Les observations de Bateson s’appliquent au phénomène « dictée » et aux croyances qu’il entraîne chez ses pratiquants. On veut sincèrement faire réussir tout le monde, mais on se croit moralement obligé de pratiquer la dictée qui trie et élimine, par loyauté envers le système scolaire qui nous a fait réussir personnellement, parfois au prix d’efforts coûteux. Et toujours mieux que nos anciens camarades. Alors, on se persuade que la dictée est une « situation d’écrit que l’on peut rencontrer hors de l’école, que le but de la dictée hebdomadaire est de manipuler l’écrit, de se confronter aux difficultés de la langue et par là même, d’améliorer sa performance au fur et à mesure des semaines, qu’elle est un excellent moyen de mesurer l’acquisition des connaissances d’orthographes et de gram­maire, qu’il est normal de faire des fautes, que c’est en se trompant qu’on apprend, et que la progression idéale est de faire de moins en moins de fautes et non pas de ne jamais en faire, que la dictée est tout-à-fait utile et pas du tout traumatisante pour les élèves. » Et, pour réduire la dissonance cognitive, il est plus facile de consolider nos croyances plutôt que les remettre en question et renoncer aux offices. On persiste à dicter, au besoin en faisant quelques entorses à la liturgie, et on continue à croire au miracle.
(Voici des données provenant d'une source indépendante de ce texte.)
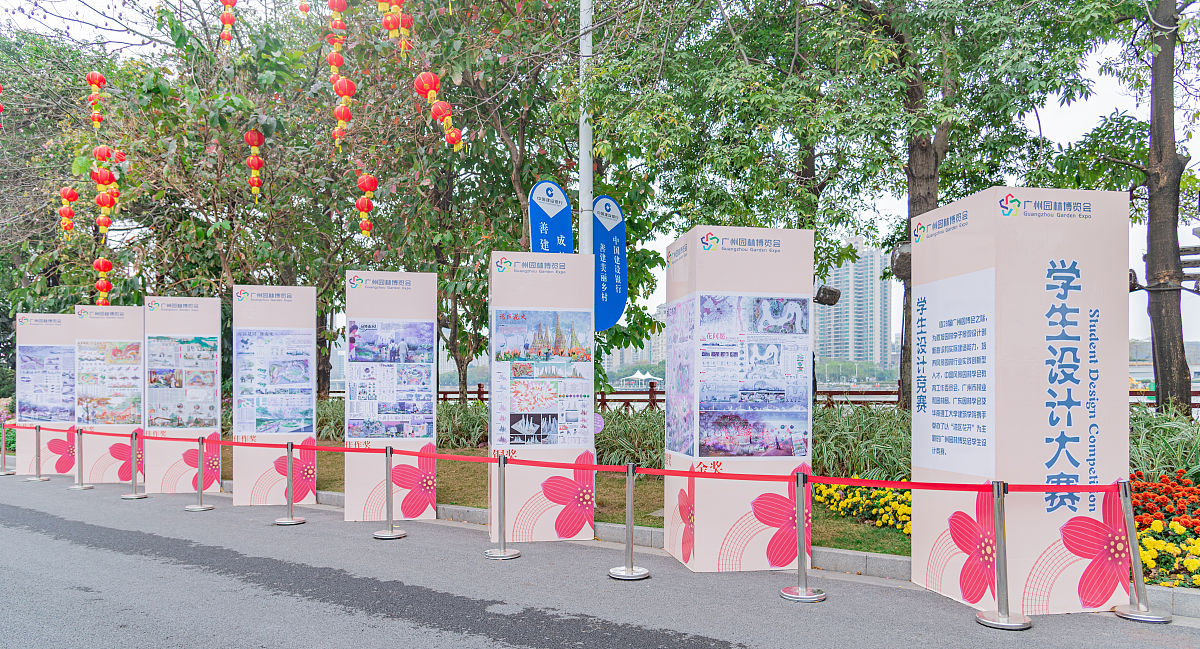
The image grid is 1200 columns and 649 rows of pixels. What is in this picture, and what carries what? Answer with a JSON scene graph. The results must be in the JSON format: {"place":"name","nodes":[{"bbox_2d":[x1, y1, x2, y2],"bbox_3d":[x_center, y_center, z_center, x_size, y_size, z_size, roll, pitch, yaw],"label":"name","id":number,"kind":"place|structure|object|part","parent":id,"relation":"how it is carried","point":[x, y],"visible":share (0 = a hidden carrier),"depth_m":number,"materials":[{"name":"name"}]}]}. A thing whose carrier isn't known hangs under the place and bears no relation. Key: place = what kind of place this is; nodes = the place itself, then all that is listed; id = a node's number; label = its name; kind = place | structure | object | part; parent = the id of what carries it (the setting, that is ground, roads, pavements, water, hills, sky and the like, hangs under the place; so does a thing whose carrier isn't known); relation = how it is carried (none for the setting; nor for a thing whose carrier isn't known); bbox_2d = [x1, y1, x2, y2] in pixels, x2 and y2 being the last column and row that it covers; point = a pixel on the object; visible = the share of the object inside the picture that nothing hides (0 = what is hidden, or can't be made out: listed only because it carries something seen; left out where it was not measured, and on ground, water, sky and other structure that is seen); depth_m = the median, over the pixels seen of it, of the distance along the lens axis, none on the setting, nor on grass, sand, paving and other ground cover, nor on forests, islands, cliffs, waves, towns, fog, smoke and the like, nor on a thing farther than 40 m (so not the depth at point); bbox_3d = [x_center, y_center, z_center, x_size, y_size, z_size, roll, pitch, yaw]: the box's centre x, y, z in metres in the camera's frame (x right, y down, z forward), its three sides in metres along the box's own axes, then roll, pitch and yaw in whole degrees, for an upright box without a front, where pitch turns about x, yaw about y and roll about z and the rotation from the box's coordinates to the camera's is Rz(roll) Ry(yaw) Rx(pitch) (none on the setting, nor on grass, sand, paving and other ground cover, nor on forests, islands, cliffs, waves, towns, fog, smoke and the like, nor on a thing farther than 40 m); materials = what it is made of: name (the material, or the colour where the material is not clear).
{"place":"outdoors","nodes":[
{"label":"outdoors","id":0,"kind":"place"},
{"bbox_2d":[226,444,912,556],"label":"lawn","id":1,"kind":"structure","parent":0,"point":[458,502],"materials":[{"name":"green plant"}]},
{"bbox_2d":[437,400,489,447],"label":"shrub","id":2,"kind":"structure","parent":1,"relation":"on","point":[443,422],"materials":[{"name":"green plant"}]},
{"bbox_2d":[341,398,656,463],"label":"ornamental grass","id":3,"kind":"structure","parent":1,"relation":"on","point":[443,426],"materials":[{"name":"green plant"}]},
{"bbox_2d":[596,406,667,466],"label":"shrub","id":4,"kind":"structure","parent":1,"relation":"on","point":[657,437],"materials":[{"name":"green plant"}]},
{"bbox_2d":[811,482,912,534],"bbox_3d":[2.988,1.788,8.197,1.505,0.406,2.015,1,-2,-31],"label":"yellow flower bed","id":5,"kind":"object","parent":1,"relation":"on","point":[902,508],"visible":0.48,"depth_m":8.14,"materials":[{"name":"yellow plant"}]},
{"bbox_2d":[814,402,913,480],"label":"ornamental grass","id":6,"kind":"structure","parent":1,"relation":"on","point":[862,445],"materials":[{"name":"green plant"}]},
{"bbox_2d":[0,469,1199,648],"label":"road","id":7,"kind":"structure","parent":0,"point":[551,637],"materials":[{"name":"grey asphalt"}]},
{"bbox_2d":[0,420,14,475],"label":"stanchion","id":8,"kind":"object","parent":7,"relation":"on","point":[3,443],"visible":0.99,"depth_m":13.63,"materials":[{"name":"metal"}]},
{"bbox_2d":[25,423,50,481],"bbox_3d":[-8.459,1.941,12.520,0.320,0.852,0.331,1,-2,-31],"label":"stanchion","id":9,"kind":"object","parent":7,"relation":"on","point":[39,430],"visible":0.99,"depth_m":12.50,"materials":[{"name":"silver metal"}]},
{"bbox_2d":[14,312,77,473],"bbox_3d":[-8.756,1.141,13.522,1.168,2.519,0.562,1,-2,-31],"label":"display panel","id":10,"kind":"object","parent":7,"relation":"on","point":[47,327],"visible":0.74,"depth_m":13.28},
{"bbox_2d":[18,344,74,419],"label":"poster","id":11,"kind":"object","parent":10,"relation":"attached to","point":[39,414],"visible":0.91,"depth_m":13.46,"materials":[{"name":"paper"}]},
{"bbox_2d":[65,427,92,489],"bbox_3d":[-7.308,1.896,11.662,0.321,0.841,0.327,1,-2,-31],"label":"stanchion","id":12,"kind":"object","parent":7,"relation":"on","point":[81,487],"visible":0.98,"depth_m":11.64,"materials":[{"name":"silver metal"}]},
{"bbox_2d":[76,304,145,482],"bbox_3d":[-7.156,1.052,12.351,1.194,2.534,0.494,0,-2,-15],"label":"display panel","id":13,"kind":"object","parent":7,"relation":"on","point":[136,414],"visible":0.8,"depth_m":12.17,"materials":[{"name":"beige"}]},
{"bbox_2d":[77,343,142,423],"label":"poster","id":14,"kind":"object","parent":13,"relation":"attached to","point":[117,350],"visible":0.9,"depth_m":12.16,"materials":[{"name":"paper"}]},
{"bbox_2d":[119,430,147,499],"bbox_3d":[-5.967,1.816,10.630,0.319,0.839,0.321,1,-2,-31],"label":"stanchion","id":15,"kind":"object","parent":7,"relation":"on","point":[128,496],"visible":0.98,"depth_m":10.61,"materials":[{"name":"silver metal"}]},
{"bbox_2d":[144,297,222,495],"bbox_3d":[-5.598,0.972,11.175,1.012,2.568,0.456,0,-2,-14],"label":"display panel","id":16,"kind":"object","parent":7,"relation":"on","point":[187,300],"visible":0.88,"depth_m":11.05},
{"bbox_2d":[144,336,216,428],"bbox_3d":[-5.572,0.815,11.053,1.029,1.265,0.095,1,-2,-18],"label":"poster","id":17,"kind":"object","parent":16,"relation":"attached to","point":[180,386],"visible":0.97,"depth_m":11.04,"materials":[{"name":"paper"}]},
{"bbox_2d":[184,434,214,510],"bbox_3d":[-4.678,1.741,9.704,0.307,0.840,0.311,1,-2,-31],"label":"stanchion","id":18,"kind":"object","parent":7,"relation":"on","point":[189,508],"visible":0.98,"depth_m":9.68,"materials":[{"name":"silver metal"}]},
{"bbox_2d":[233,285,316,506],"bbox_3d":[-3.901,0.868,9.987,0.938,2.567,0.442,0,-2,-12],"label":"display panel","id":19,"kind":"object","parent":7,"relation":"on","point":[278,306],"visible":0.92,"depth_m":9.87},
{"bbox_2d":[237,328,313,434],"bbox_3d":[-3.765,0.679,9.599,0.935,1.217,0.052,0,-2,-14],"label":"poster","id":20,"kind":"object","parent":19,"relation":"attached to","point":[278,428],"visible":0.97,"depth_m":9.59,"materials":[{"name":"paper"}]},
{"bbox_2d":[272,439,306,525],"bbox_3d":[-3.294,1.678,8.807,0.326,0.854,0.328,1,-2,-31],"label":"stanchion","id":21,"kind":"object","parent":7,"relation":"on","point":[291,521],"visible":0.98,"depth_m":8.77,"materials":[{"name":"silver metal"}]},
{"bbox_2d":[342,270,436,522],"bbox_3d":[-2.223,0.770,8.781,0.955,2.578,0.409,0,-2,-10],"label":"display panel","id":22,"kind":"object","parent":7,"relation":"on","point":[396,291],"visible":0.92,"depth_m":8.68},
{"bbox_2d":[346,318,431,438],"bbox_3d":[-2.193,0.597,8.691,0.899,1.269,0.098,0,-2,-9],"label":"poster","id":23,"kind":"object","parent":22,"relation":"attached to","point":[356,327],"visible":0.98,"depth_m":8.68,"materials":[{"name":"paper"}]},
{"bbox_2d":[373,446,405,540],"bbox_3d":[-2.014,1.609,7.901,0.314,0.839,0.315,1,-2,-31],"label":"stanchion","id":24,"kind":"object","parent":7,"relation":"on","point":[388,473],"visible":0.98,"depth_m":7.87,"materials":[{"name":"silver metal"}]},
{"bbox_2d":[483,453,520,558],"bbox_3d":[-0.828,1.531,7.012,0.315,0.854,0.320,1,-2,-31],"label":"stanchion","id":25,"kind":"object","parent":7,"relation":"on","point":[502,489],"visible":0.99,"depth_m":6.98,"materials":[{"name":"silver metal"}]},
{"bbox_2d":[487,251,594,544],"bbox_3d":[-0.551,0.678,7.670,1.001,2.546,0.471,0,-2,-10],"label":"display panel","id":26,"kind":"object","parent":7,"relation":"on","point":[547,527],"visible":0.84,"depth_m":7.52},
{"bbox_2d":[493,307,592,445],"bbox_3d":[-0.512,0.500,7.462,0.937,1.251,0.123,0,-2,-11],"label":"poster","id":27,"kind":"object","parent":26,"relation":"attached to","point":[517,433],"visible":0.97,"depth_m":7.45,"materials":[{"name":"paper"}]},
{"bbox_2d":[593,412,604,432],"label":"round sign","id":28,"kind":"object","parent":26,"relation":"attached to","point":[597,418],"visible":0.76,"depth_m":7.85,"materials":[{"name":"purple"}]},
{"bbox_2d":[608,462,650,579],"bbox_3d":[0.229,1.497,6.324,0.314,0.837,0.316,1,-2,-31],"label":"stanchion","id":29,"kind":"object","parent":7,"relation":"on","point":[631,574],"visible":0.99,"depth_m":6.29,"materials":[{"name":"silver metal"}]},
{"bbox_2d":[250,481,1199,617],"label":"curb","id":30,"kind":"structure","parent":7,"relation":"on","point":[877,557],"depth_m":6.60,"materials":[{"name":"grey concrete"}]},
{"bbox_2d":[663,223,814,572],"bbox_3d":[1.101,0.596,6.759,1.063,2.549,1.044,0,-2,-10],"label":"display panel","id":31,"kind":"object","parent":7,"relation":"on","point":[716,551],"visible":0.85,"depth_m":6.37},
{"bbox_2d":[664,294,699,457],"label":"poster","id":32,"kind":"object","parent":31,"relation":"attached to","point":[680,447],"visible":0.9,"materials":[{"name":"paper"}]},
{"bbox_2d":[672,292,811,458],"bbox_3d":[1.087,0.430,6.452,1.279,1.287,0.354,0,-2,-11],"label":"poster","id":33,"kind":"object","parent":31,"relation":"attached to","point":[790,451],"visible":0.98,"depth_m":6.42,"materials":[{"name":"paper"}]},
{"bbox_2d":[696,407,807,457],"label":"photograph","id":34,"kind":"object","parent":31,"relation":"attached to","point":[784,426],"visible":0.97,"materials":[{"name":"purple"}]},
{"bbox_2d":[780,467,825,602],"bbox_3d":[1.380,1.429,5.646,0.314,0.866,0.317,1,-2,-31],"label":"stanchion","id":35,"kind":"object","parent":7,"relation":"on","point":[803,593],"visible":0.99,"depth_m":5.61,"materials":[{"name":"silver metal"}]},
{"bbox_2d":[975,481,1032,629],"bbox_3d":[2.429,1.387,5.039,0.306,0.868,0.306,1,-2,-31],"label":"stanchion","id":36,"kind":"object","parent":7,"relation":"on","point":[1002,527],"visible":0.99,"depth_m":5.00,"materials":[{"name":"silver metal"}]},
{"bbox_2d":[6,428,1118,493],"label":"barrier belt","id":37,"kind":"object","parent":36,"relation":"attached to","point":[940,485],"visible":0.93,"depth_m":5.97,"materials":[{"name":"red fabric"}]},
{"bbox_2d":[910,187,1128,610],"bbox_3d":[2.828,0.501,5.719,1.066,2.604,1.093,0,-2,-9],"label":"display panel","id":38,"kind":"object","parent":7,"relation":"on","point":[1048,218],"visible":0.95,"depth_m":5.30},
{"bbox_2d":[912,267,997,478],"bbox_3d":[2.385,0.354,5.633,0.023,1.299,0.935,0,-2,-10],"label":"text panel","id":39,"kind":"object","parent":38,"relation":"attached to","point":[932,346],"visible":0.98,"depth_m":5.58,"materials":[{"name":"white"}]},
{"bbox_2d":[1111,478,1171,622],"bbox_3d":[3.350,1.405,5.197,0.295,0.854,0.294,1,-2,-31],"label":"stanchion","id":40,"kind":"object","parent":7,"relation":"on","point":[1131,519],"visible":0.98,"depth_m":5.16,"materials":[{"name":"silver metal"}]},
{"bbox_2d":[0,0,1199,364],"label":"sky","id":41,"kind":"structure","parent":0,"point":[1059,116],"materials":[{"name":"white"}]},
{"bbox_2d":[604,305,665,373],"label":"distant building","id":42,"kind":"structure","parent":0,"point":[648,357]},
{"bbox_2d":[814,238,891,370],"label":"high-rise building","id":43,"kind":"structure","parent":0,"point":[862,357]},
{"label":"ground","id":44,"kind":"structure","parent":0},
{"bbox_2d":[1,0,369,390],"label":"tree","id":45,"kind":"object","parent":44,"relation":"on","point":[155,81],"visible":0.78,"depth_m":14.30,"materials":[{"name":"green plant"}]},
{"bbox_2d":[58,185,79,233],"bbox_3d":[-7.079,-1.638,11.103,0.246,0.972,0.257,2,-3,-42],"label":"red lantern","id":46,"kind":"object","parent":45,"relation":"hanging from","point":[68,190],"visible":0.92,"depth_m":11.05,"materials":[{"name":"red paper"}]},
{"bbox_2d":[86,70,107,129],"bbox_3d":[-6.416,-2.898,10.610,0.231,0.927,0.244,2,-3,-43],"label":"lantern string","id":47,"kind":"object","parent":45,"relation":"hanging from","point":[96,81],"visible":0.97,"depth_m":10.56,"materials":[{"name":"red paper"}]},
{"bbox_2d":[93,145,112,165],"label":"red lantern","id":48,"kind":"object","parent":45,"relation":"hanging from","point":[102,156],"visible":0.82,"depth_m":10.08,"materials":[{"name":"red paper"}]},
{"bbox_2d":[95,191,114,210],"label":"red lantern","id":49,"kind":"object","parent":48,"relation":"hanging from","point":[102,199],"visible":0.91,"depth_m":10.23,"materials":[{"name":"red paper"}]},
{"bbox_2d":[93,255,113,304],"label":"red lantern","id":50,"kind":"object","parent":45,"relation":"hanging from","point":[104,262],"visible":0.93,"depth_m":11.71,"materials":[{"name":"red paper"}]},
{"bbox_2d":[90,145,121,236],"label":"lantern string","id":51,"kind":"object","parent":45,"relation":"hanging from","point":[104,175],"visible":0.96,"depth_m":10.39,"materials":[{"name":"red paper"}]},
{"bbox_2d":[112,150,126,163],"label":"red lantern","id":52,"kind":"object","parent":45,"relation":"hanging from","point":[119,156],"visible":0.54,"depth_m":10.97,"materials":[{"name":"red paper"}]},
{"bbox_2d":[218,0,235,45],"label":"lantern string","id":53,"kind":"object","parent":45,"relation":"hanging from","point":[229,22],"visible":0.96,"depth_m":9.74,"materials":[{"name":"red paper"}]},
{"bbox_2d":[244,129,265,198],"bbox_3d":[-4.192,-1.976,10.129,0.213,1.018,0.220,1,-2,-31],"label":"lantern string","id":54,"kind":"object","parent":45,"relation":"hanging from","point":[257,165],"visible":0.97,"depth_m":10.08,"materials":[{"name":"red paper"}]},
{"bbox_2d":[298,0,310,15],"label":"red lantern","id":55,"kind":"object","parent":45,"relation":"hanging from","point":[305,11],"visible":0.96,"depth_m":11.21,"materials":[{"name":"red paper"}]},
{"bbox_2d":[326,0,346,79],"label":"lantern string","id":56,"kind":"object","parent":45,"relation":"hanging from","point":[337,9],"visible":0.97,"depth_m":8.74,"materials":[{"name":"red"}]},
{"bbox_2d":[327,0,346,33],"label":"red lantern","id":57,"kind":"object","parent":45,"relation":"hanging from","point":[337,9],"visible":0.96,"depth_m":8.64,"materials":[{"name":"red paper"}]},
{"bbox_2d":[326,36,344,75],"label":"red lantern","id":58,"kind":"object","parent":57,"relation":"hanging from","point":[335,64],"visible":0.86,"depth_m":9.10,"materials":[{"name":"paper"}]},
{"bbox_2d":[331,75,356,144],"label":"red lantern","id":59,"kind":"object","parent":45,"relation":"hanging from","point":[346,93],"visible":0.96,"depth_m":8.73,"materials":[{"name":"red paper"}]},
{"bbox_2d":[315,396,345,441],"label":"shrub","id":60,"kind":"object","parent":44,"relation":"on","point":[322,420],"visible":0.28,"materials":[{"name":"green plant"}]},
{"bbox_2d":[324,0,596,406],"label":"tree","id":61,"kind":"object","parent":44,"relation":"on","point":[521,211],"visible":0.78,"depth_m":13.32,"materials":[{"name":"green plant"}]},
{"bbox_2d":[354,175,378,237],"bbox_3d":[-2.762,-1.460,9.827,0.245,0.995,0.253,2,-3,-43],"label":"red lantern","id":62,"kind":"object","parent":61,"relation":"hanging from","point":[371,186],"visible":0.97,"depth_m":9.77,"materials":[{"name":"red paper"}]},
{"bbox_2d":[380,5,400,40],"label":"red lantern","id":63,"kind":"object","parent":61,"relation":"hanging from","point":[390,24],"visible":0.86,"depth_m":8.46,"materials":[{"name":"red paper"}]},
{"bbox_2d":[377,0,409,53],"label":"lantern string","id":64,"kind":"object","parent":61,"relation":"hanging from","point":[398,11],"visible":0.97,"depth_m":8.28,"materials":[{"name":"paper"}]},
{"bbox_2d":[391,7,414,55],"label":"red lantern","id":65,"kind":"object","parent":61,"relation":"hanging from","point":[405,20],"visible":0.8,"depth_m":8.89,"materials":[{"name":"red paper"}]},
{"bbox_2d":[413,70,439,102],"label":"red lantern","id":66,"kind":"object","parent":61,"relation":"hanging from","point":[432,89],"visible":0.95,"depth_m":7.91,"materials":[{"name":"red paper"}]},
{"bbox_2d":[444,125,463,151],"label":"red lantern","id":67,"kind":"object","parent":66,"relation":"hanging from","point":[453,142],"visible":0.69,"depth_m":8.48,"materials":[{"name":"red paper"}]},
{"bbox_2d":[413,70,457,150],"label":"lantern string","id":68,"kind":"object","parent":61,"relation":"hanging from","point":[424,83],"visible":0.97,"depth_m":7.70,"materials":[{"name":"red paper"}]},
{"bbox_2d":[578,0,593,251],"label":"lamp post","id":69,"kind":"object","parent":44,"relation":"on","point":[585,57],"visible":0.56,"depth_m":9.56,"materials":[{"name":"white metal"}]},
{"bbox_2d":[529,182,573,253],"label":"blue banner","id":70,"kind":"object","parent":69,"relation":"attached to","point":[555,228],"visible":0.64,"depth_m":9.42,"materials":[{"name":"blue"}]},
{"bbox_2d":[591,196,627,331],"bbox_3d":[0.063,-0.591,9.114,0.488,1.616,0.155,1,-2,-31],"label":"blue banner","id":71,"kind":"object","parent":69,"relation":"attached to","point":[610,298],"visible":0.83,"depth_m":9.10,"materials":[{"name":"blue"}]},
{"bbox_2d":[622,370,661,386],"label":"white tent","id":72,"kind":"object","parent":44,"relation":"on","point":[640,376],"visible":0.84,"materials":[{"name":"white fabric"}]},
{"bbox_2d":[406,382,1199,414],"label":"wooden fence","id":73,"kind":"object","parent":44,"relation":"on","point":[445,392],"visible":0.27,"depth_m":19.20,"materials":[{"name":"brown wood"}]},
{"bbox_2d":[583,0,1115,421],"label":"tree","id":74,"kind":"object","parent":44,"relation":"on","point":[889,57],"visible":0.93,"depth_m":10.45,"materials":[{"name":"green plant"}]},
{"bbox_2d":[814,284,840,306],"bbox_3d":[2.866,-0.324,10.526,0.386,0.295,0.346,1,-2,-31],"label":"floodlight","id":75,"kind":"object","parent":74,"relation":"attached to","point":[832,293],"visible":0.9,"depth_m":10.41,"materials":[{"name":"black"}]},
{"bbox_2d":[890,244,912,281],"bbox_3d":[3.892,-0.735,10.477,0.475,0.474,0.453,1,-2,-31],"label":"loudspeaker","id":76,"kind":"object","parent":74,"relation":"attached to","point":[900,256],"visible":0.58,"depth_m":10.33,"materials":[{"name":"grey"}]},
{"label":"tree trunk","id":77,"kind":"part","parent":74,"relation":"part of","materials":[{"name":"brown wood"}]},
{"bbox_2d":[1078,0,1199,414],"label":"tree","id":78,"kind":"object","parent":44,"relation":"on","point":[1158,321],"visible":0.92,"depth_m":10.72,"materials":[{"name":"brown plant"}]},
{"bbox_2d":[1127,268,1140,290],"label":"spotlight","id":79,"kind":"object","parent":78,"relation":"attached to","point":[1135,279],"visible":0.32,"depth_m":9.22,"materials":[{"name":"black"}]},
{"bbox_2d":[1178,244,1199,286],"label":"floodlight","id":80,"kind":"object","parent":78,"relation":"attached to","point":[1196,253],"visible":0.77,"depth_m":11.19,"materials":[{"name":"brown"}]},
{"bbox_2d":[1128,406,1199,479],"label":"ornamental grass","id":81,"kind":"structure","parent":44,"relation":"on","point":[1182,460],"materials":[{"name":"green plant"}]},
{"bbox_2d":[1130,471,1199,588],"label":"flower bed","id":82,"kind":"object","parent":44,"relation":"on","point":[1148,542],"visible":0.64,"depth_m":6.22,"materials":[{"name":"plant"}]}
]}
Ainsi, pour rationaliser nos croyances et les conserver coûte que coûte en un ensemble cohérent, on se voile la face sur ses effets dévastateurs et déstructurants pour la majorité des élèves (les autres que soi, les élèves présents et les camarades passés). On s’identifie aux élèves qui réussissent bien en dictée, comme soi-même autrefois. On se persuade que la dictée améliore l’orthographe et, quand les statistiques prouvent le contraire, on rationalise : c’est la faute de ceux qui n’en font plus ou pas assez ; puisque la majorité des enseignants la pratique, la majorité ne peut pas se tromper. Si la majorité croit que c’est le soleil qui tourne autour de la terre... il faut y croire. Si l’autorité supé­rieure l’affirme, alors Galilée... Pourtant, si on veut sauver la langue écrite, l’orthographe et les « lettres », la manière la plus efficace sera de redonner à la vision la place qu’elle a perdue au profit de l’audition. Car, contrairement aux idées reçues, l’écrit est une langue pour les yeux.